++++ The data ++++
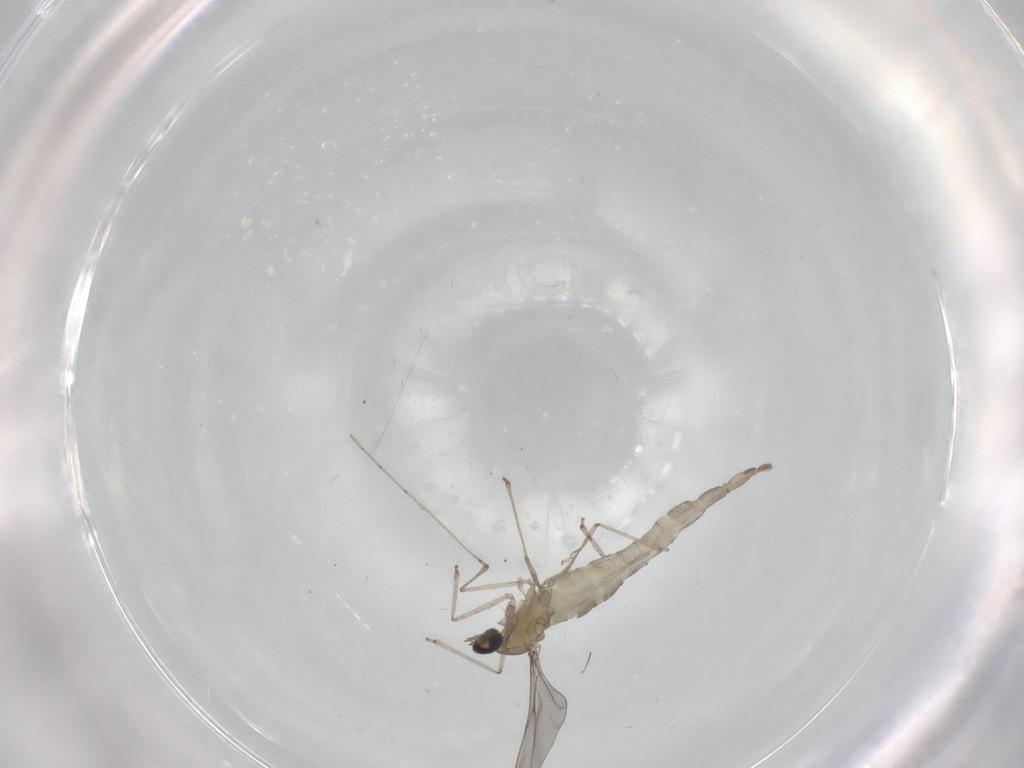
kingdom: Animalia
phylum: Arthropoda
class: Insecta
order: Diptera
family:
++++
++++ The data ++++
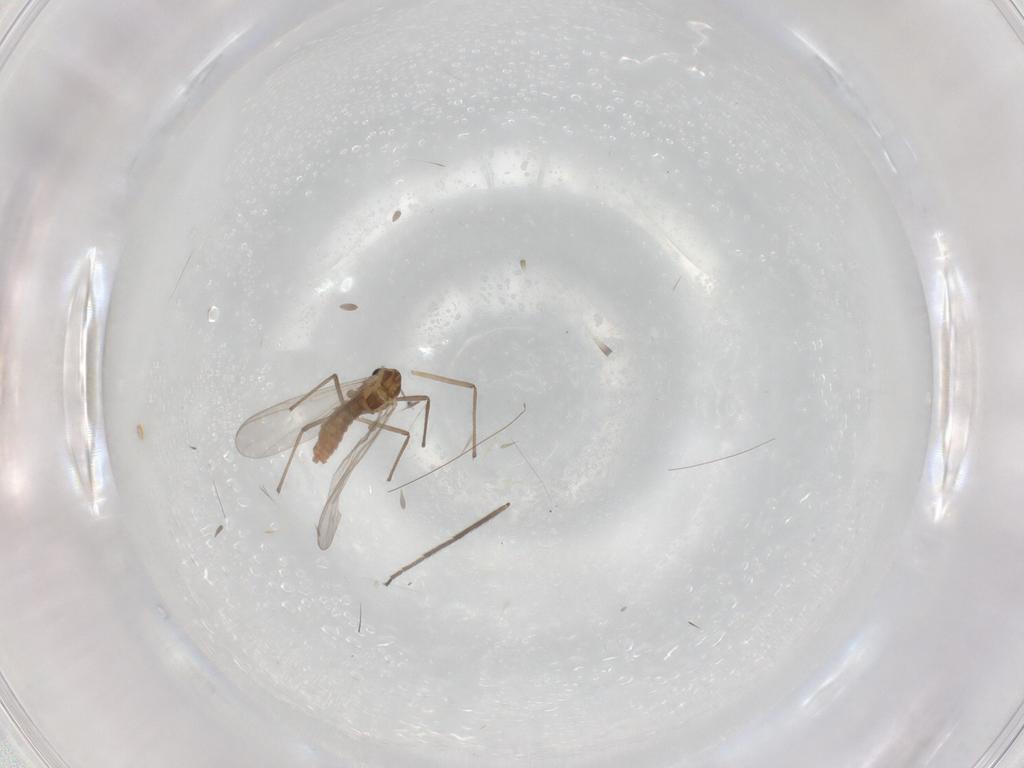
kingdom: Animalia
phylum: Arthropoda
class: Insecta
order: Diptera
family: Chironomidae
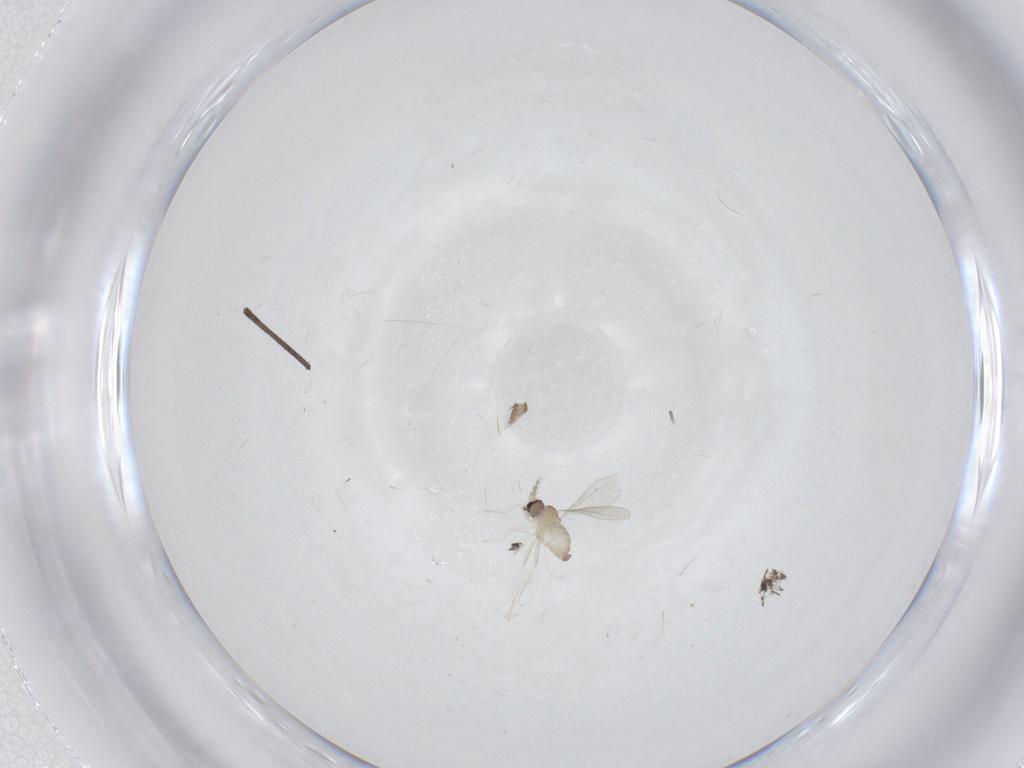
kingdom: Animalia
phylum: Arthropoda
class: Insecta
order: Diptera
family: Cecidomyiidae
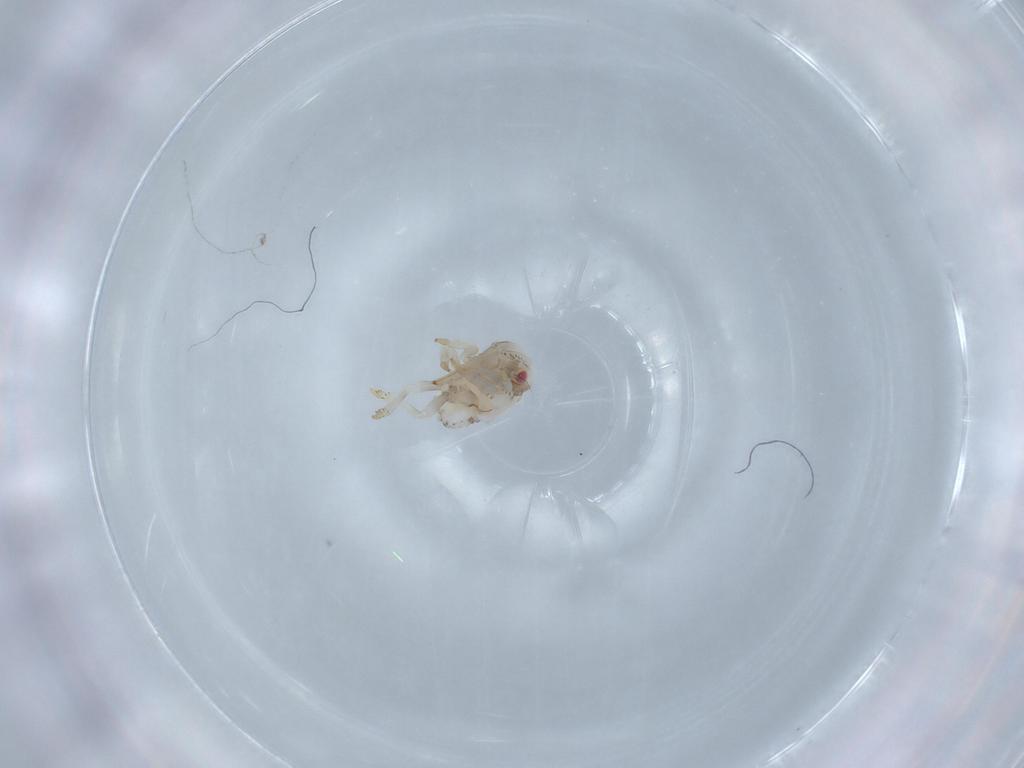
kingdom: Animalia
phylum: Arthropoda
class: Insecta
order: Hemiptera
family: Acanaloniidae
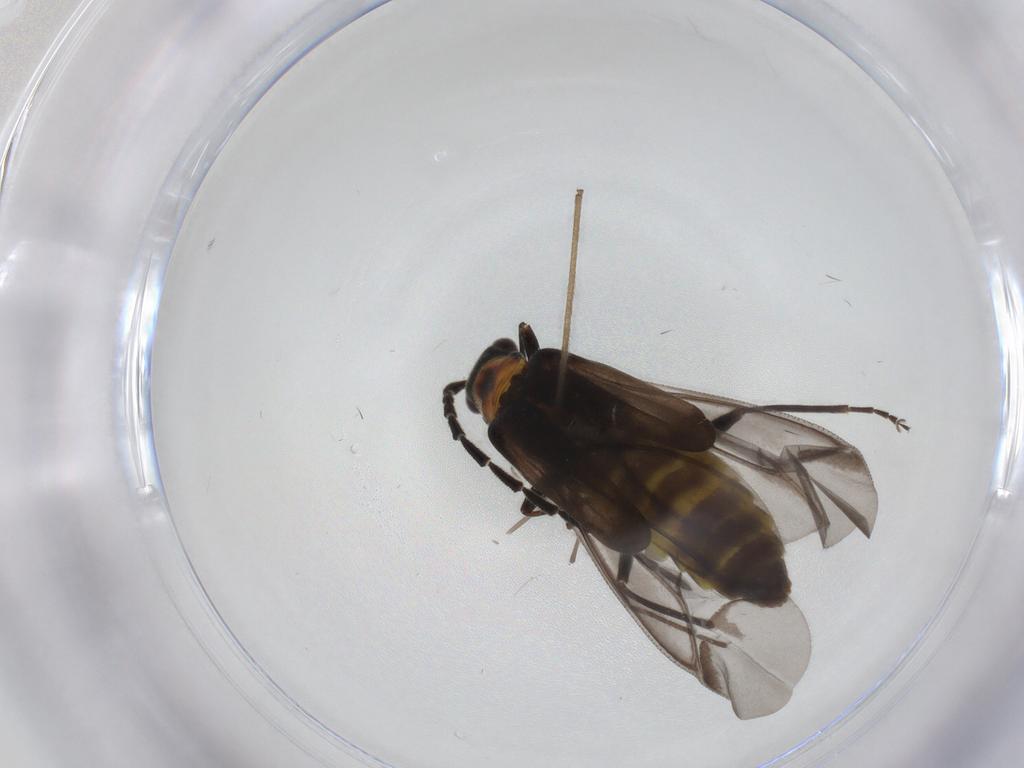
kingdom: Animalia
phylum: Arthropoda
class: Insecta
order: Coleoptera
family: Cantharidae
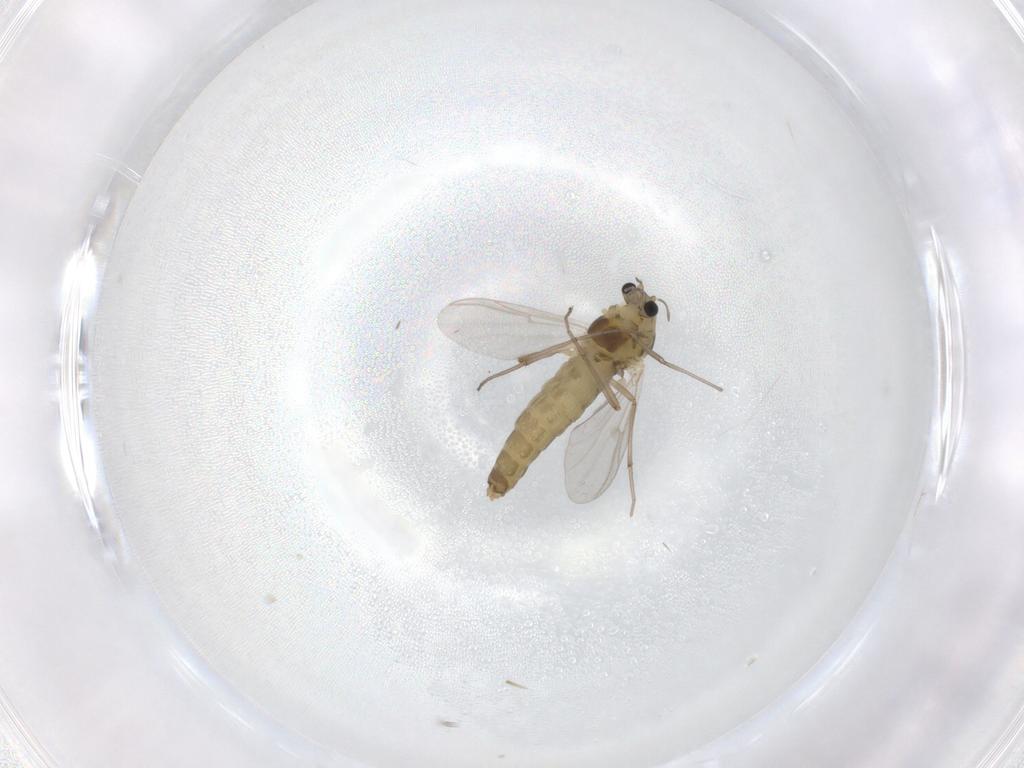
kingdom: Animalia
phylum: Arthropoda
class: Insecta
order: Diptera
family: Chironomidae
++++
Exercise - Return each line of the entries above that contains the word "family", copied as it appears.

Problem solution -
family:
family: Chironomidae
family: Cecidomyiidae
family: Acanaloniidae
family: Cantharidae
family: Chironomidae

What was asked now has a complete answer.